Camera calibration does benefit by using star distances. This way dip, height of eye, and a fuzzy horizon are eliminated as error sources. The time needed to do a set of observations is reduced as well. The only problem in my way is the sensitivity of my camera to the lower magnitude stars. Planets and bright stars work great.
[NavList] Star - Star Distances
From: Brad Morris
Date: 26 Apr 2010 12:08
After a rather lengthy and exhausting data manipulation effort, I have finally completed an interesting list. You will find this list to be similar to the list found in Cmdr. Bauer's "The Sextant Handbook". Cmdr Bauer provides a few star-star pairs in an appendix.
The list pairs every one of the 57 navigational stars, plus polaris, with each other.
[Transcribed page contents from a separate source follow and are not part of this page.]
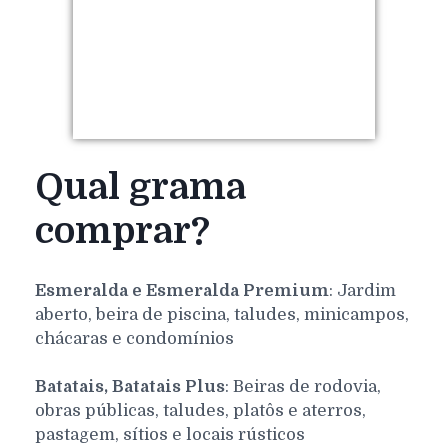
Qual grama
comprar?
Esmeralda e Esmeralda Premium
: Jardim
aberto, beira de piscina, taludes, minicampos,
chácaras e condomínios
Batatais, Batatais Plus
: Beiras de rodovia,
obras públicas, taludes, platôs e aterros,
pastagem, sítios e locais rústicos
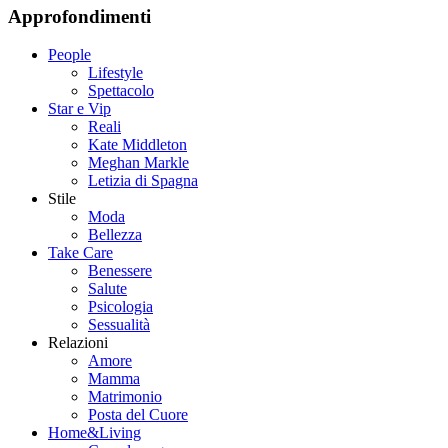
Approfondimenti
People
Lifestyle
Spettacolo
Star e Vip
Reali
Kate Middleton
Meghan Markle
Letizia di Spagna
Stile
Moda
Bellezza
Take Care
Benessere
Salute
Psicologia
Sessualità
Relazioni
Amore
Mamma
Matrimonio
Posta del Cuore
Home&Living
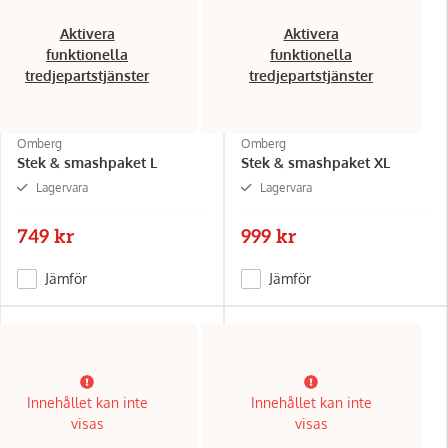
Aktivera
Aktivera
funktionella
funktionella
tredjepartstjänster
tredjepartstjänster
Omberg
Omberg
Stek & smashpaket L
Stek & smashpaket XL
Lagervara
Lagervara
749 kr
999 kr
Jämför
Jämför
Innehållet kan inte
Innehållet kan inte
visas
visas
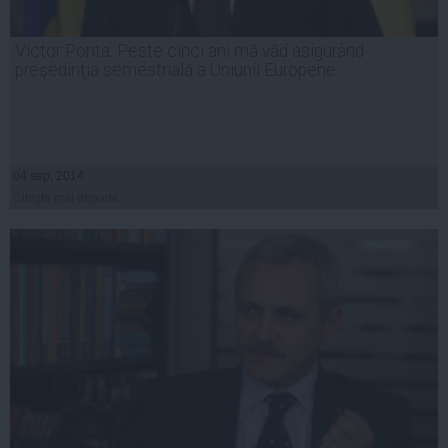
Victor Ponta: Peste cinci ani mă văd asigurând
preşedinţia semestrială a Uniunii Europene
04 sep, 2014
Citeşte mai departe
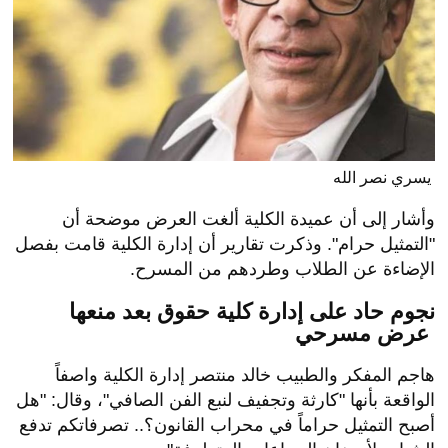
يسري نصر الله
وأشار إلى أن عميدة الكلية ألغت العرض موضحة أن
"التمثيل حرام". وذكرت تقارير أن إدارة الكلية قامت بفصل
الإضاءة عن الطلاب وطردهم من المسرح.
نجوم حاد على إدارة كلية حقوق بعد منعها
عرض مسرحي
هاجم المفكر والطبيب خالد منتصر إدارة الكلية واصفاً
الواقعة بأنها "كارثة وتجفيف لنبع الفن الصافي"، وقال: "هل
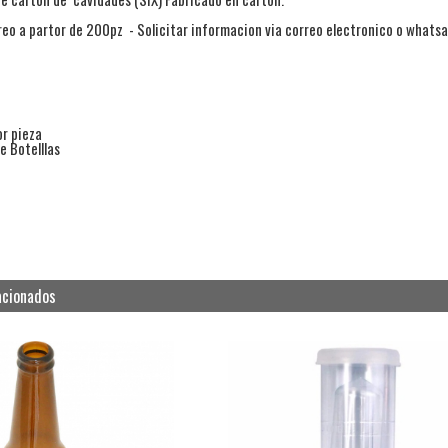
eo a partor de 200pz - Solicitar informacion via correo electronico o whats
or pieza
e Botelllas
acionados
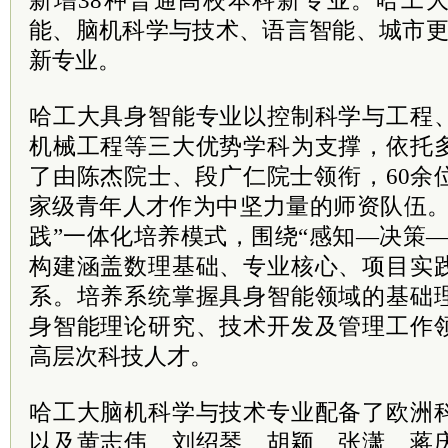
新增38种普通高校本科新专业。哈工
能、脑机科学与技术、语言智能、城市更
新专业。
哈工大具身智能专业以控制科学与工程
机械工程等三大优势学科为支撑，依托
了由陈杰院士、段广仁院士领衔，60余
家级青年人才作为中坚力量的师资队伍。
践”一体化培养模式，围绕“感知—决策
构建涵盖数理基础、专业核心、项目实
系。培养系统掌握具身智能领域的基础
身智能理论研究、技术开发及管理工作
高层次科技人才。
哈工大脑机科学与技术专业配备了欧洲
以及黄志伟、刘绍琴、胡颖、张潇、蒋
Once the pairing is made, I have computed the distance, ignoring aberation and refraction. I used the right ascension and declination from the USNO Bright Stars list. Aberation and refraction values cannot be pre-computed as they are a function of the time and your position on the planet.
I was frustrated by randomly trying pairs, searching for the right pair in the range I wanted. This list solves that little dilemma.
So what good is a list of interstellar angles that does not include those aberration and refraction? The value is that the list permits you to find a star - star pair in the desired range. Example: By trial and error, you have determined your arc error except for values in the 50 degree range. By looking at this list, you will find 111 pairs whose nominal range is between 50 and 60 degrees. One of them might just work for you!
Not every star - star pair will be visible from your location. For example, my latitude is 40N. I can never expect to use the southern cross (Acrux, Gacrux) for star - star pairs from my latitude. They will be below my horizon. Further, even if the stars may be visible from my latitude, the pair will only be visible at certain times of the year.
However, since the list is an exhaustive pairing of all navigational stars, plus Polaris, we have 1626 pairs to play with. The list begins with a small distance (Hadar, Rigel Kentaurus) at 4.399 degrees and ends with a large distance (Schedar, Gacrux) at 178.598 degrees.
As a practical matter, we would want to keep the altitudes above 10 degrees so the nominal maximum angle would be about 160 degrees. Of course, very few sextants can measure in this range. That's a silly remark! A much more practical range would be about 120 degrees. Keeping in mind Cook's spectacular 155 degree sun - moon lunar, however, the list is not truncated.
In actual practice, I have used the list to select the star pair based upon the desired angle. Then I use my 2102-D Rude Star Finder to see if the pair is visible from my location. If so, I then check to see if it will be visible at NIGHT (hahaha). Then, using the Bright Stars right ascension and declination for both objects, I calculate the apparent distance, accounting for the aberration and refraction. Naturally, this is done by spreadsheet, not by hand. Having the apparent distance calculated, I preset my sextant to the angle and measure.
Hopefully, this list survives the critical inspection of my colleagues here on the NavList.